Quinze ans après Esposito (1996), également dans la revue Lurelu, Dufresne (2011, 17) a fait le même exercice : « Première constatation quant au sujet, il n’est guère plus populaire qu’il y a dix ans. À l’époque, une dizaine de romans étaient répertoriés, ce qui est à peu près semblable à la production de la dernière décennie ». Dufresne estime qu’au moins un titre de littérature jeunesse abordant l’homosexualité a été publié par année entre 1996 et 2011, ce qu’elle considère comme très peu. Bien que nous n’ayons pas, pour notre part, procédé à un inventaire exhaustif des œuvres de littérature jeunesse à contenu LGBTQ distribuées au Québec, notre seule liste de vérification contient 17 titres de littérature jeunesse québécoise à contenu LGBTQ parus entre 2013 et 2018. Nous en avons donc répertorié suffisamment pour croire que la situation a évolué depuis la publication de l’article de Dufresne. Par ailleurs, soulignons que les romans recensés par Dufresne (2011, 33) s’adressaient principalement aux ados. Un seul roman s’adressait aux lecteurs de 10 ans et plus et deux albums s’adressaient aux jeunes de sept ans et moins. Ces deux albums sont Marius (2001) et Ulysse et Alice (2006). Le second, Ulysse et Alice, figure aussi dans notre liste de vérification.

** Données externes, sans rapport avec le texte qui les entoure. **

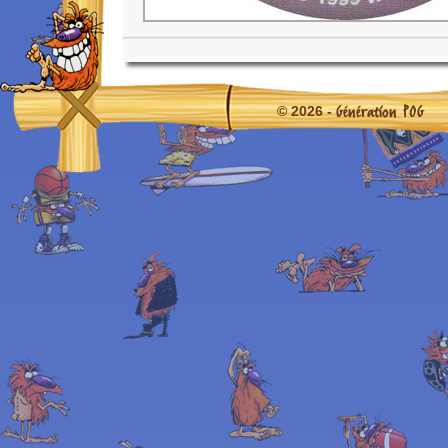
Génération POG
© 2026 -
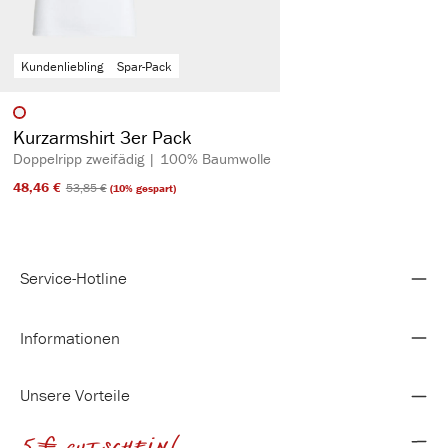
Kundenliebling
Spar-Pack
auswählen
Artikelfarbe
Kurzarmshirt 3er Pack
Doppelripp zweifädig | 100% Baumwolle
48,46 €​
53,85 €​
(10% gespart)
Service-Hotline
Informationen
Unsere Vorteile
5€ gutschein!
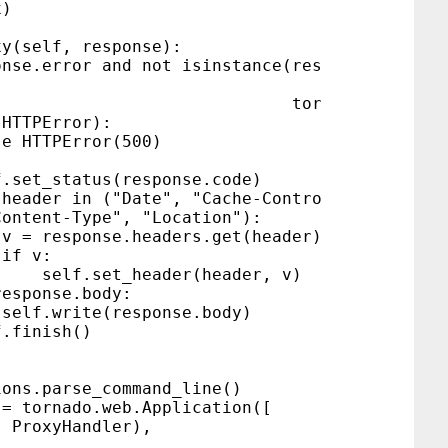
x)
(self, response):
rror and not isinstance(res
tor
.HTTPError):
PError(500)
atus(response.code)
in ("Date", "Cache-Contro
Content-Type", "Location"):
se.headers.get(header)
v:
_header(header, v)
se.body:
e(response.body)
ish()
s.parse_command_line()
tornado.web.Application([
oxyHandler),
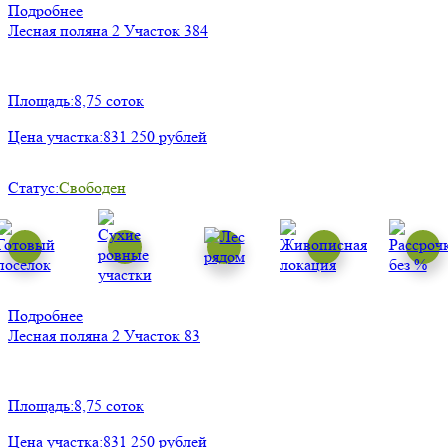
Подробнее
Лесная поляна 2
Участок 384
Площадь:
8,75 соток
Цена участка:
831 250 рублей
Статус:
Свободен
Подробнее
Лесная поляна 2
Участок 83
Площадь:
8,75 соток
Цена участка:
831 250 рублей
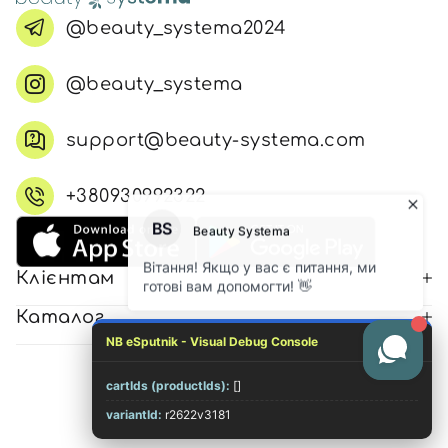
@beauty_systema2024
@beauty_systema
support@beauty-systema.com
+380930992322
Клієнтам
Каталог
NB eSputnik - Visual Debug Console
cartIds (productIds):
[]
© 2026 Всі права захищені
variantId:
r2622v3181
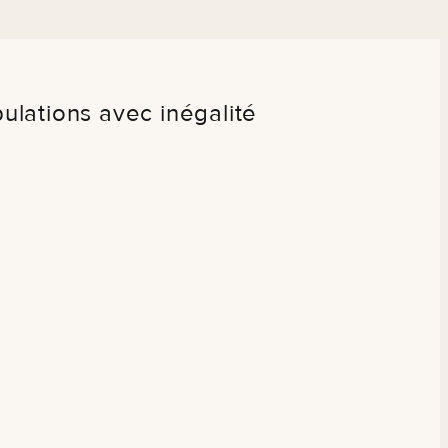
ulations avec inégalité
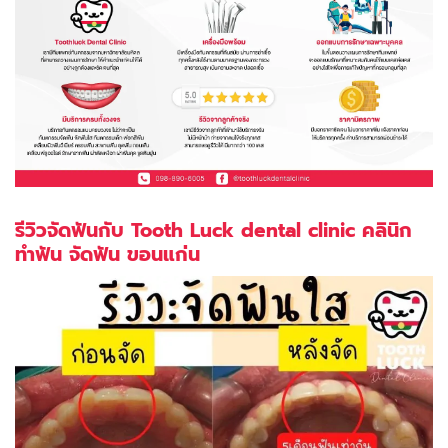
รีวิวจัดฟันกับ Tooth Luck dental clinic คลินิก
ทำฟัน จัดฟัน ขอนแก่น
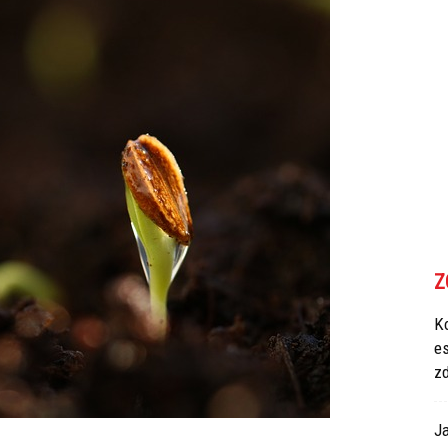
Z
Ko
e
z
Ja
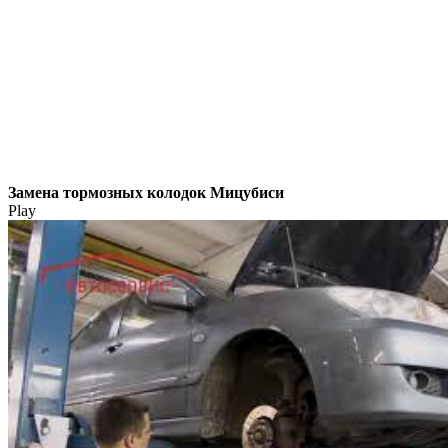
Замена тормозных колодок Мицубиси
Play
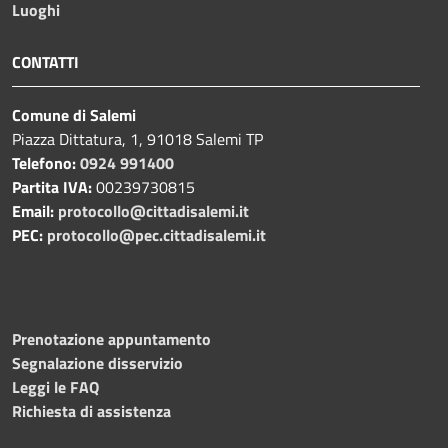
Luoghi
CONTATTI
Comune di Salemi
Piazza Dittatura, 1, 91018 Salemi TP
Telefono:
0924 991400
Partita IVA:
00239730815
Email:
protocollo@cittadisalemi.it
PEC:
protocollo@pec.cittadisalemi.it
Prenotazione appuntamento
Segnalazione disservizio
Leggi le FAQ
Richiesta di assistenza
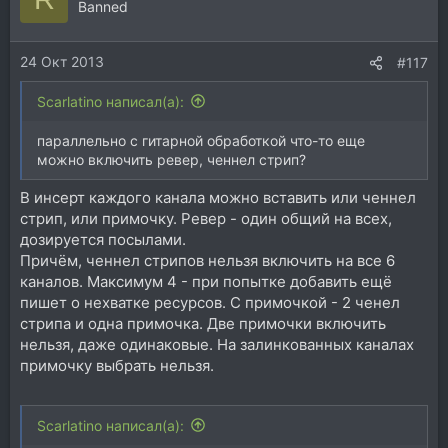
Banned
24 Окт 2013
#117
Scarlatino написал(а):
параллельно с гитарной обработкой что-то еще
можно включить ревер, ченнел стрип?
В инсерт каждого канала можно вставить или ченнел
стрип, или примочку. Ревер - один общий на всех,
дозируется посылами.
Причём, ченнел стрипов нельзя включить на все 6
каналов. Максимум 4 - при попытке добавить ещё
пишет о нехватке ресурсов. С примочкой - 2 ченел
стрипа и одна примочка. Две примочки включить
нельзя, даже одинаковые. На залинкованных каналах
примочку выбрать нельзя.
Scarlatino написал(а):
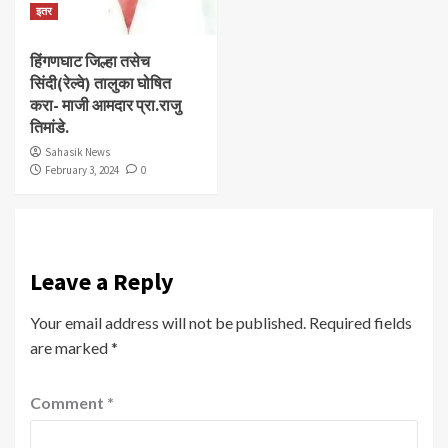
इतर
हिंगणघाट जिल्हा तसेच
सिंदी(रेल्वे) तालुका घोषित
करा- माजी आमदार प्रा.राजु
तिमांडे.
Sahasik News
February 3, 2024
0
Leave a Reply
Your email address will not be published.
Required fields
are marked
*
Comment
*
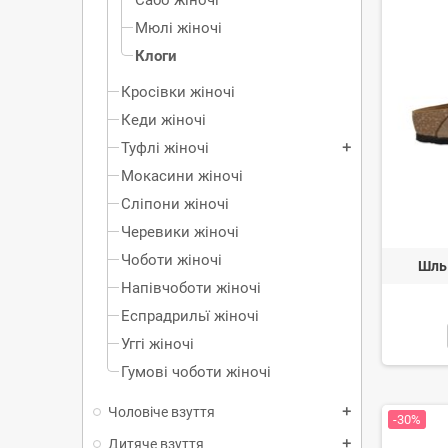
Мюлі жіночі
Клоги
Кросівки жіночі
Кеди жіночі
Туфлі жіночі
add
Мокасини жіночі
Сліпони жіночі
Черевики жіночі
Чоботи жіночі
Шль
Напівчоботи жіночі
Еспрадрильї жіночі
Уггi жіночі
Гумові чоботи жіночі
Чоловіче взуття
add
-30%
Дитяче взуття
add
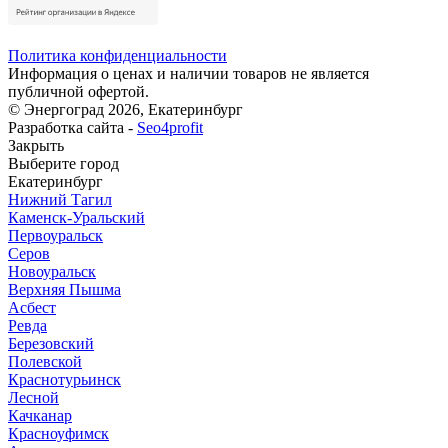
Политика конфиденциальности
Информация о ценах и наличии товаров не является
публичной офертой.
© Энергоград 2026, Екатеринбург
Разработка сайта -
Seo4profit
Закрыть
Выберите город
Екатеринбург
Нижний Тагил
Каменск-Уральский
Первоуральск
Серов
Новоуральск
Верхняя Пышма
Асбест
Ревда
Березовский
Полевской
Краснотурьинск
Лесной
Качканар
Красноуфимск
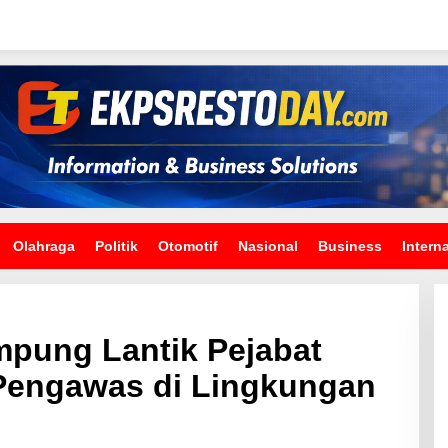
Olahraga
Politik
Otomotif
Nasional
Business
Intern
mpung Lantik Pejabat
 Pengawas di Lingkungan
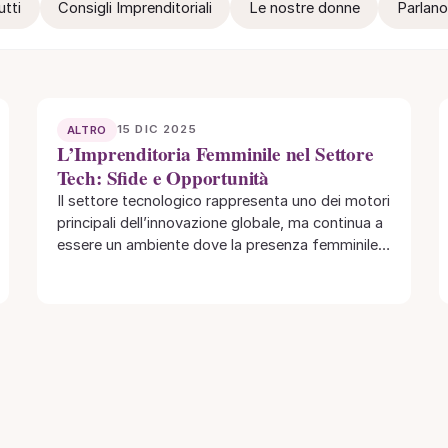
utti
Consigli Imprenditoriali
Le nostre donne
Parlano
15 DIC 2025
ALTRO
L’Imprenditoria Femminile nel Settore
Tech: Sfide e Opportunità
Il settore tecnologico rappresenta uno dei motori
principali dell’innovazione globale, ma continua a
essere un ambiente dove la presenza femminile è
ancora…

Le principal changement que Dufresne (2011, 17) observe, par rapport à Esposito (1996), a trait au contenu LGBTQ particulier des œuvres : « Si les romans des années 80 et 90 parlaient presque uniquement d’homosexualité masculine, les récentes publications accordent une place plus grande au lesbianisme ». Dans son analyse, elle classe les œuvres gaies et lesbiennes recensées en trois catégories : « D’abord, et en plus grand nombre, on retrouve les romans où l’homosexualité – plus précisément, la découverte de l’homosexualité – est au cœur de l’histoire. Ensuite il y a les romans et albums où le nœud de l’histoire tourne autour d’un parent homosexuel. Finalement, on trouve deux romans où apparaît un personnage secondaire homosexuel » (Dufresne 2011, 17). Plusieurs des titres de notre liste

de vérification tombent aussi dans ces catégories. Notre liste, il faut le souligner, comporte de plus des contenus trans et bisexuel. Le thème du coming out y est également présent, mais tous les romans gais et lesbiens de notre liste ne s’articulent pas autour de ce thème.